** Opening Text passage block **
A little later, however, Raúl addressed the Cuban Parliament. In Cuba, 
expectations were huge. It was a very disappointing speech, even for the 
Castroites themselves, who expected bolder announcements.
 From what he said, the only really important statement was that he 
decreed the death of egalitarianism and finally admitted that, because 
all human beings are different and create wealth in accordance with 
their particular attitudes and aptitudes, they deserve rewards that 
match their labor.
In other words, after half a century, Raúl discovered the ethical basis 
for the market economy: a system based on the existence of legitimately 
obtained private property, even if that leads to the creation of social 
classes defined by different standards of living.
Why such timidity in launching reforms when the government itself keeps 
issuing data about the enormous material disaster afflicting the 
country? Eighty-five percent of the buildings are falling apart, and 
more than half of the fertile land is covered by a useless bush called 
marabú, suitable only for firewood. Cubans have to import almost all the 
food they eat -- and the United States is their leading food supplier.
Cuba's per-capita GDP is on a par with Bolivia's, the poorest country in 
South America. The volume of exports is ridiculous. The Cubans have no 
money to pay off their debts to businessmen who made the mistake of 
giving them credit.
** Closing Text passage block **
** Opening Information provided block **
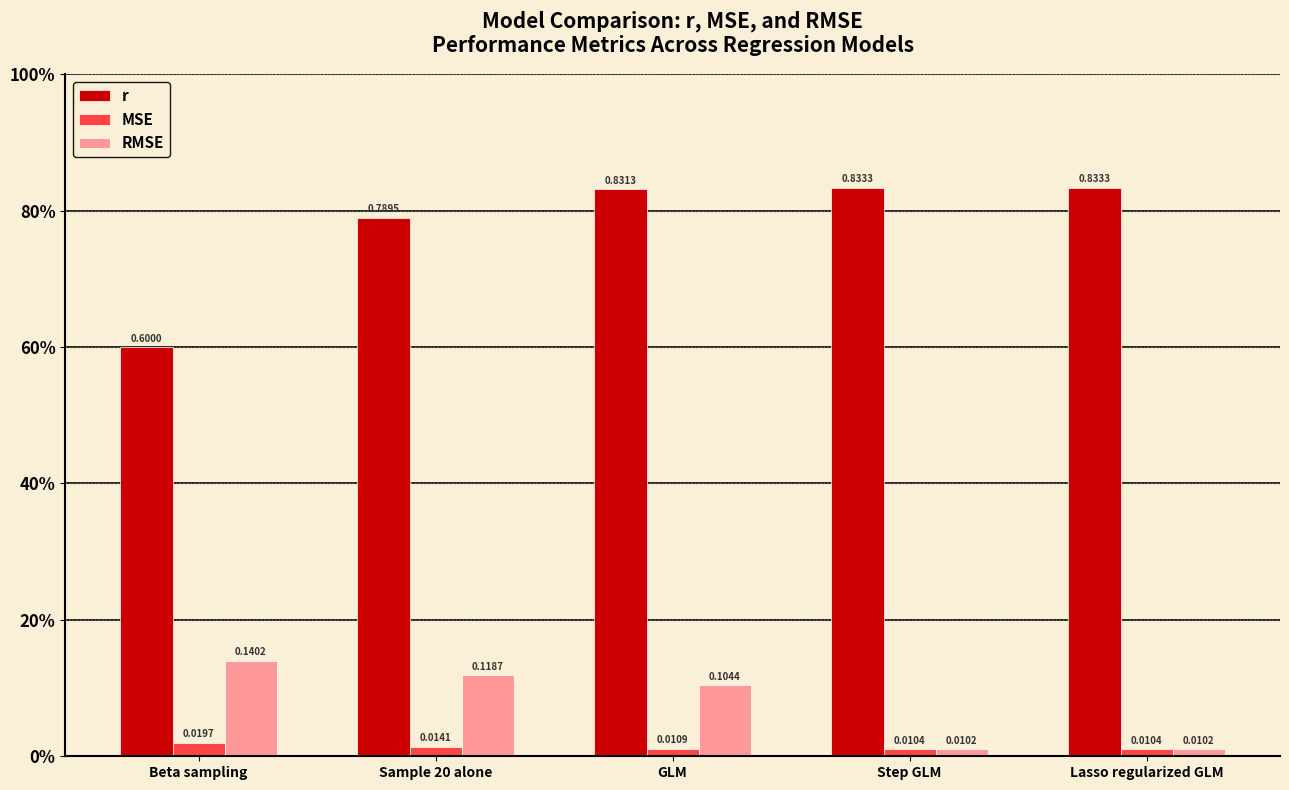

Reading left to right, what are all the values shown in this chart?

r: 0.6	0.8	0.8	0.8	0.8
MSE: 0.0	0.0	0.0	0.0	0.0
RMSE: 0.1	0.1	0.1	0.0	0.0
** Closing Information provided block **
* [Set of tasks]:
A) Rewrite the part of the passage on Cuba's economy that opens with the words "Why such timidity" and closes with "leading food supplier.", swapping "bush" for "shrub".
B) Carry on the passage about Cuba's economy, starting after its final sentence.
The listing above is separate material, unrelated to the passage about Cuba.

* [Your responses]:
A)
Why such timidity in launching reforms when the government itself keeps 
issuing data about the enormous material disaster afflicting the 
country? Eighty-five percent of the buildings are falling apart, and 
more than half of the fertile land is covered by a useless shrub called 
marabú, suitable only for firewood. Cubans have to import almost all the 
food they eat -- and the United States is their leading food supplier.

B)
In sum: Cuba is a nation in absolute bankruptcy, which produces very 
little (half of what Dominicans produce) and whose economic and 
political system is believable only to Fidel, the doddering and stubborn 
comandante fossilized in his rantings and willing to die clinging to his 
mistakes.
The clue that explains why Raúl does not dare to institute the changes 
the country needs, even though he knows that the people clamor for them, 
lies in his emotional relationship with Fidel. That could be seen 
clearly in the above-mentioned speech. After reading it, he added 
proudly that he had sent the text to his brother for his approval and 
that Fidel returned it without a single correction. Raúl, radiantly 
joyful, sent a half-humorous, half-obsequious message to Fidel: ``Do you 
know why I am so intelligent? Because all I know I learned from you.''
Raúl is governing to please Fidel, not to solve the country's 
never-ending woes. His overburdened psychological biography can be 
summed thus: a whole life trying to get his admired older brother to 
value and praise him. Ever since childhood, and especially since 
adolescence, when his parents placed him under Fidel's tutelage, Raúl 
has tried to gain Fidel's appreciation.
Psychic subordination
But Fidel is narcissistic, the kind of person emotionally incapable of 
admiring other human beings. Other people exist only to applaud, not to 
be applauded. In addition, Fidel knows that Raúl's psychic subordination 
guarantees that his work, even if it is a monstrous failure, will not be 
dismantled as long as he lives. The invisible rope he placed around his 
younger brother's neck, a rope Fidel will never loosen, is a guarantee 
of the prolongation (albeit temporary) of a regime that no one believes 
in any longer.
What will happen when Fidel dies? Will Raúl continue to please his 
brother's corpse, or will he manage to throw off the yoke? I don't know.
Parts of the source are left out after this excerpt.